2. To answer your question, "Does dense packing improve wall performance in other ways other than R-value vs. loose filled?": Yes. Dense packing reduces the chance of air flow through the insulation or the possibility of a convection loop. Moreover, elimination of settling is itself a valuable characteristic of this method.
For more information, see How to Install Cellulose Insulation.
Also, if it is a two story house, the approach shown is only applicable to the second story, because fire code prohibits having the the cavity extend unbroken over more than one floor.
Interesting idea, though.
I think it would be hard to avoid uneven settlement. You could end up with voids in various places, not just at the top. I also doubt you'd save much money.
Damp sprayed cellulose doesn't tend to settle even at 1.5-2.5 lbs dry-density, due to the water activated adhesives.
It's not as air retardent as 3.5lb cellulose, but it's still a lot more air retardent than R20 batts and WAY more air retardent than 1.0lb density blown fiberglass (which is still a standard listed blowing density for some products)
I think Robert Riversong used to leave the tops of his truss-like walls open so that any settling would be compensated for by stealing from the attic.
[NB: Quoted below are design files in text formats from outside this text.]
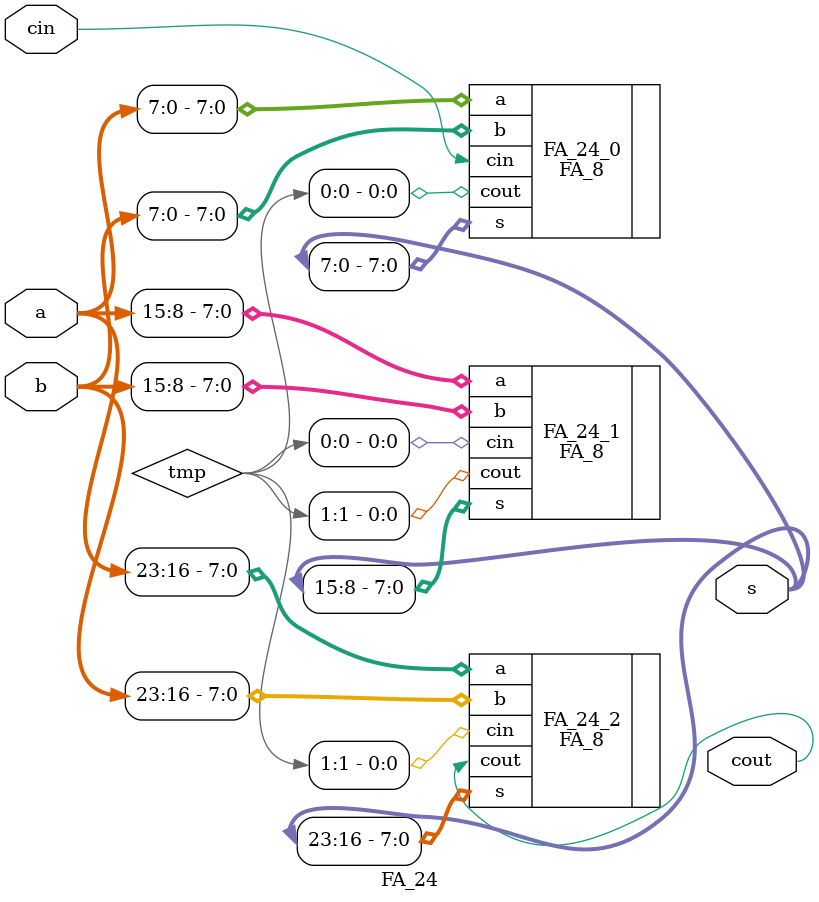
<source format=v>
module FA_24(
	a,
	b,
	cin,
	s,
	cout
);
parameter DATA_WIDTH = 24;

input [DATA_WIDTH - 1: 0]a;
input [DATA_WIDTH - 1: 0]b;
input cin;
output [DATA_WIDTH -1 :0]s;
output cout;

wire [1:0] tmp;



FA_8 FA_24_0(.a(a[7:0]), .b (b[7:0]), .cin(cin),       .s(s[7:0]), .cout(tmp[0]));
FA_8 FA_24_1(.a(a[15:8]), .b (b[15:8]), .cin(tmp[0]),    .s(s[15:8]), .cout(tmp[1]));
FA_8 FA_24_2(.a(a[23:16]), .b (b[23:16]), .cin(tmp[1]),    .s(s[23:16]), .cout(cout));

endmodule
</source>
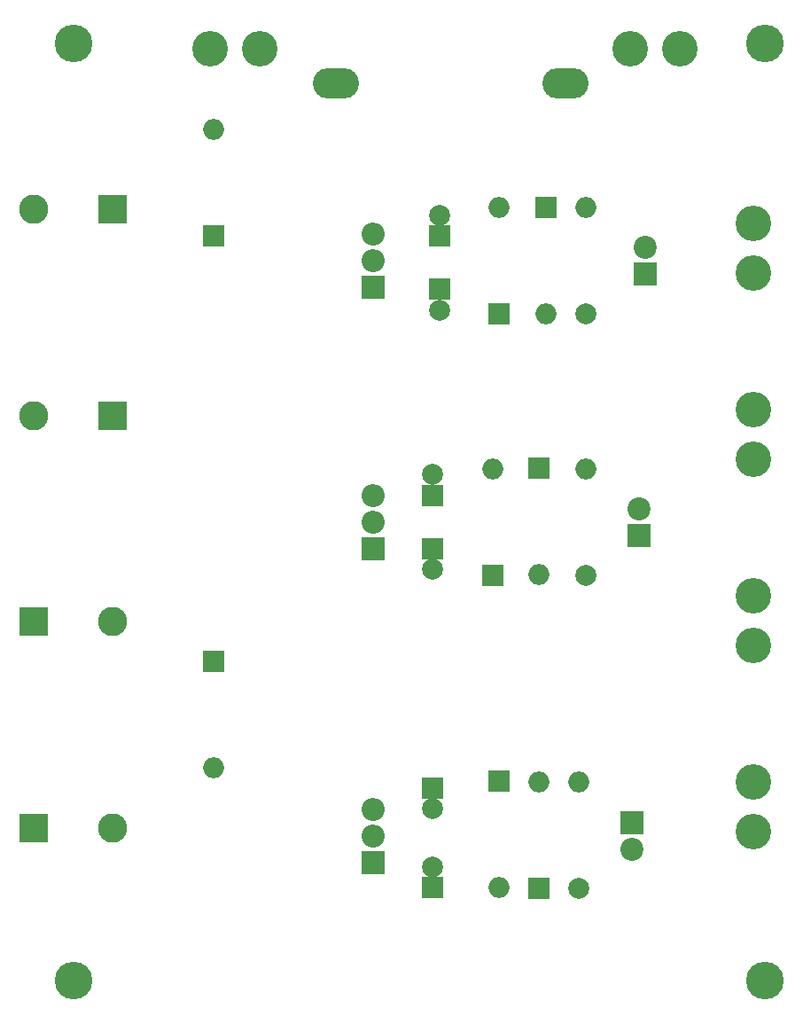
<source format=gbr>
G04 #@! TF.GenerationSoftware,KiCad,Pcbnew,(5.0.0)*
G04 #@! TF.CreationDate,2019-01-08T14:26:09-08:00*
G04 #@! TF.ProjectId,psu_board,7073755F626F6172642E6B696361645F,rev?*
G04 #@! TF.SameCoordinates,Original*
G04 #@! TF.FileFunction,Soldermask,Bot*
G04 #@! TF.FilePolarity,Negative*
%FSLAX46Y46*%
G04 Gerber Fmt 4.6, Leading zero omitted, Abs format (unit mm)*
G04 Created by KiCad (PCBNEW (5.0.0)) date 01/08/19 14:26:09*
%MOMM*%
%LPD*%
G01*
G04 APERTURE LIST*
%ADD10C,3.600000*%
%ADD11C,2.800000*%
%ADD12R,2.800000X2.800000*%
%ADD13C,2.000000*%
%ADD14R,2.000000X2.000000*%
%ADD15O,2.000000X2.000000*%
%ADD16C,2.200000*%
%ADD17R,2.200000X2.200000*%
%ADD18O,2.200000X2.200000*%
%ADD19O,4.400000X2.900000*%
%ADD20C,3.400000*%
G04 APERTURE END LIST*
D10*
G04 #@! TO.C,REF\002A\002A*
X177165000Y-54610000D03*
G04 #@! TD*
G04 #@! TO.C,REF\002A\002A*
X111125000Y-54610000D03*
G04 #@! TD*
G04 #@! TO.C,REF\002A\002A*
X111125000Y-144145000D03*
G04 #@! TD*
G04 #@! TO.C,REF\002A\002A*
X177165000Y-144145000D03*
G04 #@! TD*
D11*
G04 #@! TO.C,C2*
X107315000Y-90170000D03*
D12*
X114815000Y-90170000D03*
G04 #@! TD*
G04 #@! TO.C,C7*
X107315000Y-109855000D03*
D11*
X114815000Y-109855000D03*
G04 #@! TD*
G04 #@! TO.C,C8*
X114815000Y-129540000D03*
D12*
X107315000Y-129540000D03*
G04 #@! TD*
D13*
G04 #@! TO.C,C6*
X146050000Y-71025000D03*
D14*
X146050000Y-73025000D03*
G04 #@! TD*
G04 #@! TO.C,C9*
X145415000Y-135255000D03*
D13*
X145415000Y-133255000D03*
G04 #@! TD*
G04 #@! TO.C,C10*
X145415000Y-127730000D03*
D14*
X145415000Y-125730000D03*
G04 #@! TD*
D11*
G04 #@! TO.C,C1*
X107315000Y-70485000D03*
D12*
X114815000Y-70485000D03*
G04 #@! TD*
D13*
G04 #@! TO.C,C3*
X145415000Y-104870000D03*
D14*
X145415000Y-102870000D03*
G04 #@! TD*
G04 #@! TO.C,C4*
X145415000Y-97790000D03*
D13*
X145415000Y-95790000D03*
G04 #@! TD*
G04 #@! TO.C,C5*
X146050000Y-80105000D03*
D14*
X146050000Y-78105000D03*
G04 #@! TD*
G04 #@! TO.C,D11*
X155575000Y-135295000D03*
D15*
X155575000Y-125135000D03*
G04 #@! TD*
G04 #@! TO.C,D5*
X151765000Y-70332500D03*
D14*
X151765000Y-80492500D03*
G04 #@! TD*
G04 #@! TO.C,D8*
X151765000Y-125095000D03*
D15*
X151765000Y-135255000D03*
G04 #@! TD*
G04 #@! TO.C,D9*
X124460000Y-123825000D03*
D14*
X124460000Y-113665000D03*
G04 #@! TD*
G04 #@! TO.C,D2*
X124460000Y-73025000D03*
D15*
X124460000Y-62865000D03*
G04 #@! TD*
G04 #@! TO.C,D1*
X151130000Y-95270000D03*
D14*
X151130000Y-105430000D03*
G04 #@! TD*
G04 #@! TO.C,D4*
X155575000Y-95230000D03*
D15*
X155575000Y-105390000D03*
G04 #@! TD*
G04 #@! TO.C,D7*
X156210000Y-80452500D03*
D14*
X156210000Y-70292500D03*
G04 #@! TD*
D16*
G04 #@! TO.C,D3*
X165100000Y-99065000D03*
D17*
X165100000Y-101605000D03*
G04 #@! TD*
G04 #@! TO.C,D10*
X164465000Y-129072500D03*
D16*
X164465000Y-131612500D03*
G04 #@! TD*
G04 #@! TO.C,D6*
X165735000Y-74127500D03*
D17*
X165735000Y-76667500D03*
G04 #@! TD*
D15*
G04 #@! TO.C,R1*
X160020000Y-95270000D03*
D13*
X160020000Y-105430000D03*
G04 #@! TD*
G04 #@! TO.C,R2*
X160020000Y-80492500D03*
D15*
X160020000Y-70332500D03*
G04 #@! TD*
G04 #@! TO.C,R3*
X159385000Y-125135000D03*
D13*
X159385000Y-135295000D03*
G04 #@! TD*
D18*
G04 #@! TO.C,U2*
X139700000Y-72852500D03*
X139700000Y-75392500D03*
D17*
X139700000Y-77932500D03*
G04 #@! TD*
G04 #@! TO.C,U3*
X139700000Y-132887500D03*
D18*
X139700000Y-130347500D03*
X139700000Y-127807500D03*
G04 #@! TD*
G04 #@! TO.C,U1*
X139700000Y-97790000D03*
X139700000Y-100330000D03*
D17*
X139700000Y-102870000D03*
G04 #@! TD*
D19*
G04 #@! TO.C,F1*
X158144000Y-58420000D03*
X136144000Y-58420000D03*
G04 #@! TD*
D20*
G04 #@! TO.C,J1*
X169004000Y-55118000D03*
X164244000Y-55118000D03*
G04 #@! TD*
G04 #@! TO.C,J2*
X176022000Y-71788000D03*
X176022000Y-76548000D03*
G04 #@! TD*
G04 #@! TO.C,J3*
X176022000Y-94328000D03*
X176022000Y-89568000D03*
G04 #@! TD*
G04 #@! TO.C,J4*
X176022000Y-107348000D03*
X176022000Y-112108000D03*
G04 #@! TD*
G04 #@! TO.C,J5*
X176022000Y-129888000D03*
X176022000Y-125128000D03*
G04 #@! TD*
G04 #@! TO.C,J6*
X124112000Y-55118000D03*
X128872000Y-55118000D03*
G04 #@! TD*
M02*

</source>
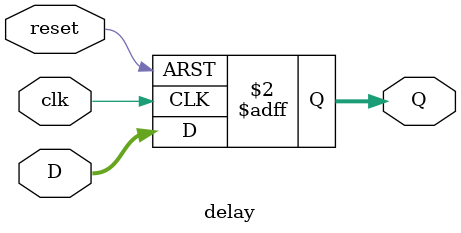
<source format=v>


// This module is simply a D Flip-flop for the purpose of delaying a signal for
// a single clock cycle.

module delay #(
    parameter W = 8			// Width of the bus
)
(
    input clk, reset,			// Clock input
    input [(W-1):0] D,			// Data input
    output reg [(W-1):0] Q		// Delayed output
);

    always @(posedge clk or posedge reset)
	if (reset)
	    Q <= 'b0;
	else
	    Q <= D;

endmodule

</source>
One of many unusual details. It would be interesting to see how those places have stood up over time.
I have the same curiosity. The fact that his designs typically use ship-lap siding with the cellulose tight to the siding (no intervening sheathing layers) means the moisture cycling of the cellulose is likely higher than in some other designs. He at least uses air tight wallboard and vapor retardent paints.
He tends to build houses with roof overhangs of about 1' per story, which limits the direct wetting. But by his own accounting that isn't part of the moisture management design. (I suspect it's more important to his designs than he seems to think it is. )
In defense of the practice he has also suggested that:
"Softwood lap siding has a vapor permeance of between 10 and 35 - with solid-color latex stain on both sides, about 5 perm."
Those vapor permeance numbers are dubious to this observer. Though I don't have a good reference for the actual vapor permeance of 3/4" thick plank, I suspect it's about an order of magnitude lower. Dry framing lumber tends to run about the same vapor permeance as closed cell foam, on the order of 1 perm @ 1". Even 3/4" asphalted fiberboard isn't more than about 20 perms under very high humidity conditions, and I would expect solid plank to run much lower than fiberboard. Most 3/4" plywood doesn't break 10 perms until the RH has been a stable 65% or higher for an extended period of time, which is the threshold of mold territory.
Dana,
I have a table that I saved a long time ago -- unfortunately I failed to note the source.
The table lists the permeance of a "3/4 inch wood board" as 0.30-4.03 perms (grain/ft²hr (in.Hg)).
Thanks Martin!
That sounds more like the range I would expect- higher permeance when the moisture content and/or RH is high, but pretty vapor tight when dry.